### [EXERCISE TEXT]
========================================

Behind the Merrick Garland Blockade

Although a majority of Americans disagree, blocking a vote on a Supreme Court nominee is one of the few issues that unites fractious Republicans.

May 5, 2016

The views expressed are the author's own and not necessarily those of the Brennan Center for Justice.

How much is a business-friendly Supreme Court worth? As much as $835 million for at least one company. That’s the amount Dow Chemical agreed to pay in a class action settlement rather than continue an appeal to a Supreme Court in ideological flux after Justice Antonin Scalia’s death.

“With the untimely, unfortunate death of Justice Scalia, it leaves in question the current structure of the court,” Dow spokeswoman Rachelle Schikorra told The Wall Street Journal. “With this changing landscape, the unknowns, we just decided to put this behind us.”

For those wondering how the fight over Scalia’s replacement went to constitutional DEFCON 1, look no further. At least since 1971, business interests have sought to have their way with the American court system. The current standoff over the Merrick Garland nomination is the latest, ugliest chapter in that story.

Within hours of Scalia’s death, Senate Majority Leader Mitch McConnell (R-KY) announced that the Senate would not consider a replacement until after the presidential election. His move was startlingly confrontational, even in these times. McConnell was quickly backed by almost the entire Republican caucus.

More than a few observers questioned why Republicans followed such a precipitous path. What puzzled them was that savvy politicians (which McConnell certainly is) could have easily accomplished their goal (depriving President Obama his nominee) without such incendiary actions. Time was on their side: drag out the meetings, the vetting, the hearings, the follow-up questions; find problems with the nominee; get to late summer and then just say with the election so close, the nominee will have to wait. It’s “an unforced error…that will be difficult to mop up” The Washington Post’s Chris Cillizza argued.

The Republican caucus’ decision seemed to be a misfire. McConnell’s pronouncement riled up the Democratic base and the pundit class. It added fuel to public disgust at Congress not doing its job. Polls have shown growing public support for hearings and a vote on the nominee this year, even among Republican voters. And worst of all, it played poorly in swing states where vulnerable Republican Senators are up for reelection. McConnell appeared to have acted impulsively, handing Democrats another issue to help them retake control of the Senate.

But there is another viewpoint. The Garland nomination is one of the few bright spots for the fractured Republican Party. It unites social conservatives with business. Even better, it’s an issue big-dollar donors care about. For some of these groups, maintaining control of the Supreme Court is more important than keeping the majority in the Senate. And they can force vulnerable Republican Senators to walk the plank for them.

A vivid example is the hotly contested New Hampshire Senate race between freshman GOP incumbent Kelly Ayotte and Democratic Gov. Maggie Hassan. On the same weekend Scalia died, Ayotte issued a statement opposing any replacement until after the presidential election. Ayotte was likely already jittery about her standing with the donor class. Just the day before Scalia's death, one of the major Koch brothers’ political advocacy groups, Americans for Prosperity, had announced it would not support her reelection.

========================================

[Text extracted from each page]
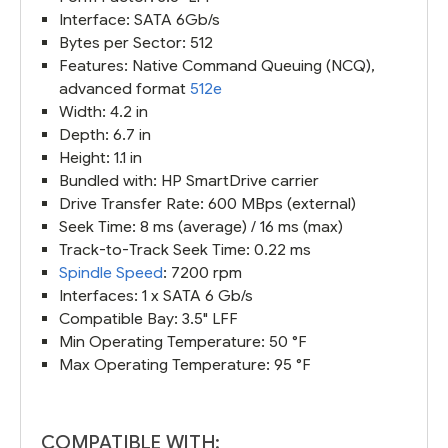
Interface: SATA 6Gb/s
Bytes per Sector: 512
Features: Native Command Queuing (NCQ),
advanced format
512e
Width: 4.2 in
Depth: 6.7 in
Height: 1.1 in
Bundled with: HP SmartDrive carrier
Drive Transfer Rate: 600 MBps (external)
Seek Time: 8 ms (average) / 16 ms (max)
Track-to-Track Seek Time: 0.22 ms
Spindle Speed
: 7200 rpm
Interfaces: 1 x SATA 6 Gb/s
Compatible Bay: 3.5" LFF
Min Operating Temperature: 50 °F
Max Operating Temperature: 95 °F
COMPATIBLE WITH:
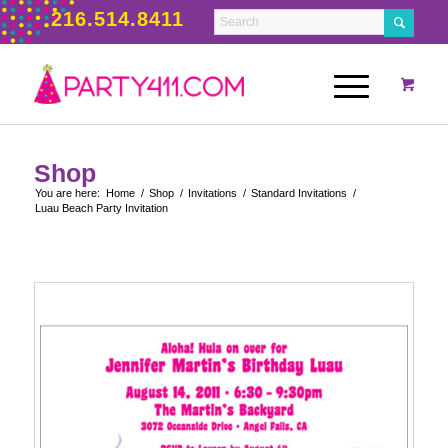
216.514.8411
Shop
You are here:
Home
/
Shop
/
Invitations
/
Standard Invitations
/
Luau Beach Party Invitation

========================================

### [WHAT TO WORK ON]
A) Output the lines of the records exactly as they appear, from the line containing "216.514.8411" through the last line of the records, including both of those lines.
B) Can you pick up the article on the Merrick Garland blockade right after its last sentence and keep it going?

### [YOUR RESPONSES]
A)
216.514.8411
Shop
You are here:
Home
/
Shop
/
Invitations
/
Standard Invitations
/
Luau Beach Party Invitation

B)
So it must have come as a relief that less than a week after signing on to McConnell’s plan, the Judicial Crisis Network (JCN), one of the main groups pushing for a conservative judiciary, announced a multi-million dollar ad campaign to support Ayotte and other Senators who back the blockade. (In fact, JCN says it has spent about $4 million so far.)

Ayotte knows what it’s like to be on the opposite side of JCN. Six years ago, during her primary battle, Ayotte committed the sin of answering a hypothetical question about Supreme Court Justice Sonia Sotomayor: Ayotte said she would have voted for Sotomayor had she been a Senator. JCN pounced with a radio spot attacking her. The ad was credited with nearly costing Ayotte the Republican primary.

This time around, Ayotte has navigated the politics and money more deftly. Right off the bat, she took JCN’s hard line. Then, faced with in-state disapproval for her part in the Garland boycott, she decided to meet with the nominee. But she messaged the courtesy call very carefully, releasing a statement immediately after the meeting reiterating her commitment to inaction. JCN praised her “great courage” in standing up to the President.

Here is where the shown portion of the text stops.